Bristol Myers Squibb (BMS) has announced results from the Phase III CheckMate -648 trial in which nivolumab plus chemotherapy and nivolumab plus ipilimumab, demonstrated a statistically significant overall survival (OS) benefit compared to chemotherapy in patients with unresectable advanced or metastatic oesophageal squamous cell carcinoma (OSCC) with tumour cell PD-L1 expression ≥1%.

In the study the primary endpoint was met in both nivolumab-treatment combinations, with a median OS of 15.4 months vs. 9.1 months for the combination of nivolumab plus chemotherapy. For the combination of nivolumab plus ipilimumab, median OS was 13.7 months vs. 9.1 months for chemotherapy.

Dr Hubert Bland, Executive Medical Director UK&I, BMS, said: “The outcomes of the CheckMate -648 study highlight the potential of these first-line nivolumab combination treatments to support patients with unresectable advanced or metastatic oesophageal squamous cell carcinoma live longer versus chemotherapy.

“We remain committed to providing alternative treatments where options are currently limited, and these latest results add to the growing knowledge in upper gastrointestinal cancers.”
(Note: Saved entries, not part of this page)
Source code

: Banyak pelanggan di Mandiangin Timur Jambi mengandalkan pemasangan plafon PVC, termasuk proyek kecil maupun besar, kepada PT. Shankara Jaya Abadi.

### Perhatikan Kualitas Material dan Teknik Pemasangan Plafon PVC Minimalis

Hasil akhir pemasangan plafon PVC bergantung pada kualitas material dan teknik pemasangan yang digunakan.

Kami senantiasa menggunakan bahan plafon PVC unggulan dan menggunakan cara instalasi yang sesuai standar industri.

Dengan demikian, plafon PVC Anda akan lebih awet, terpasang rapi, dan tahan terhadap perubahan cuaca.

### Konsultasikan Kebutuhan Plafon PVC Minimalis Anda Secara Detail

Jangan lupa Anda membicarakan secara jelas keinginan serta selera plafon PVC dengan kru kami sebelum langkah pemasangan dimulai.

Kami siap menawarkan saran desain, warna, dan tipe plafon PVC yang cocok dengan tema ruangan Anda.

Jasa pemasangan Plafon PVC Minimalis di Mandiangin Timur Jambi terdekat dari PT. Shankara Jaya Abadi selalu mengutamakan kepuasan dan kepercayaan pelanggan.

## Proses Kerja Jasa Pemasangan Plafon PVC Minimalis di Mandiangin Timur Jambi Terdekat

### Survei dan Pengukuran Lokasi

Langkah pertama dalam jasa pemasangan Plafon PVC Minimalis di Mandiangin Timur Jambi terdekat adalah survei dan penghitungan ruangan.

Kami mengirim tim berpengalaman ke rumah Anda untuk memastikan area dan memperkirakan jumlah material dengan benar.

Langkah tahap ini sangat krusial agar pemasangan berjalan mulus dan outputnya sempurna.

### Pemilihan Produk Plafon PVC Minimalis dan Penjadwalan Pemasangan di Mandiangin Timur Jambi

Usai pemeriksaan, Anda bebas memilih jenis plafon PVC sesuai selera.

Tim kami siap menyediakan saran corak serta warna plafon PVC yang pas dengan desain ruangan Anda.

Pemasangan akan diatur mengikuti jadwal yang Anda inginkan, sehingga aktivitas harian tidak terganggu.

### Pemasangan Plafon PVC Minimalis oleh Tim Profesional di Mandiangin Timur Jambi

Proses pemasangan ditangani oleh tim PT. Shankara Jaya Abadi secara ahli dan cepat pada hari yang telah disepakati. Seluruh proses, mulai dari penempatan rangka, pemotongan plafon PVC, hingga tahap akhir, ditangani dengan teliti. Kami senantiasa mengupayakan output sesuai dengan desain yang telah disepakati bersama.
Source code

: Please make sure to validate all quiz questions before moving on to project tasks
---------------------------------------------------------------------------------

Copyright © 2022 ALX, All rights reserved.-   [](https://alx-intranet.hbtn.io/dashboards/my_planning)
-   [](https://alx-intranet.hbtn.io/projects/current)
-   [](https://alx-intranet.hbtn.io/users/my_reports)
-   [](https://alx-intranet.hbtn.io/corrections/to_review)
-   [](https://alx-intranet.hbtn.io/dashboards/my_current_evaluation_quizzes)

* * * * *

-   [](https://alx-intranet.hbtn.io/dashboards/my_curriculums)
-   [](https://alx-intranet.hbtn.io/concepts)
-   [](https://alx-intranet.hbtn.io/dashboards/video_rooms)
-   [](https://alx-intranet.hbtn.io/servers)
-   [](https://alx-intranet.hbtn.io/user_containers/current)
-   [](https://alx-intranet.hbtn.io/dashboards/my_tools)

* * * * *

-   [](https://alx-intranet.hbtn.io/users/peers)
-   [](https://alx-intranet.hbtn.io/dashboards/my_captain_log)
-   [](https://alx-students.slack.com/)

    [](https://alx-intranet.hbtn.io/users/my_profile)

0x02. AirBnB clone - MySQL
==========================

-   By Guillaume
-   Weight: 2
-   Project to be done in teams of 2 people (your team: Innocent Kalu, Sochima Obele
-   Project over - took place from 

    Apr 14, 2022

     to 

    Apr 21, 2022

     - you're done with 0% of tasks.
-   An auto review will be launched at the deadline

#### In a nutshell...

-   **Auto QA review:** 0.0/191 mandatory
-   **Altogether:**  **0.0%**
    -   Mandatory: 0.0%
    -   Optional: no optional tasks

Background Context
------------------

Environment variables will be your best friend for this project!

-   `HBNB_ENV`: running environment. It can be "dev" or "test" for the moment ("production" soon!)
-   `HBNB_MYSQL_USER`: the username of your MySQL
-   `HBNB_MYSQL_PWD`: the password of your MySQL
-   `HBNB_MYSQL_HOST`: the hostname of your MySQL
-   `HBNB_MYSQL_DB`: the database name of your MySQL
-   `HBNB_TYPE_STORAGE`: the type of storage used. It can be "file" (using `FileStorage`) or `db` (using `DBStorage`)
Oesophageal cancer represents 3% of all cancer diagnoses in the UK, with approximately 9,200 new cases each year. Of these, almost three-quarters are diagnosed at a late stage, and whilst oesophageal cancer survival rates have improved threefold over the last 40 years in the UK, around 16% of people diagnosed with advanced oesophageal cancer will survive for only five years or more.

No new safety signals were identified during the study, with the safety profiles of nivolumab plus chemotherapy and nivolumab plus ipilimumab remaining consistent with findings previously reported for other tumour types.

Grade 3/4 drug-related adverse events were experienced by 47% of patients in the nivolumab plus chemotherapy arm, 32% in the nivolumab plus ipilimumab arm, and 36% in the chemotherapy arm.

Dr Ian Chau, Consultant Medical Oncologist, The Royal Marsden NHS Foundation Trust, said: “Patients with unresectable advanced or metastatic oesophageal squamous cell carcinoma face a median survival of around 10 months when treated with chemotherapy alone and there is a very clear unmet need for treatment options beyond this current standard of care.

“The data being presented at ASCO (American Society of Clinical Oncology) show that both of these nivolumab-based treatment options resulted in significant improvements in survival over chemotherapy and could offer potential new treatment options.”